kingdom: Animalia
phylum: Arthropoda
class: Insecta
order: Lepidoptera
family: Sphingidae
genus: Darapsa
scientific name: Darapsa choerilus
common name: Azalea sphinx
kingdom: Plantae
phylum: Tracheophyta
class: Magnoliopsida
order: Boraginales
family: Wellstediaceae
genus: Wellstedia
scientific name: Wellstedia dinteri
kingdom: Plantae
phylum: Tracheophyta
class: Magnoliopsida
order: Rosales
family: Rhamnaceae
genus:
::::::::
**Challenge**
Copy everything from the line containing "genus: Darapsa" down to the end of the rows, substituting "species" for "scientific name" and leaving the rest unchanged.

**Final result**
genus: Darapsa
species: Darapsa choerilus
common name: Azalea sphinx
kingdom: Plantae
phylum: Tracheophyta
class: Magnoliopsida
order: Boraginales
family: Wellstediaceae
genus: Wellstedia
species: Wellstedia dinteri
kingdom: Plantae
phylum: Tracheophyta
class: Magnoliopsida
order: Rosales
family: Rhamnaceae
genus:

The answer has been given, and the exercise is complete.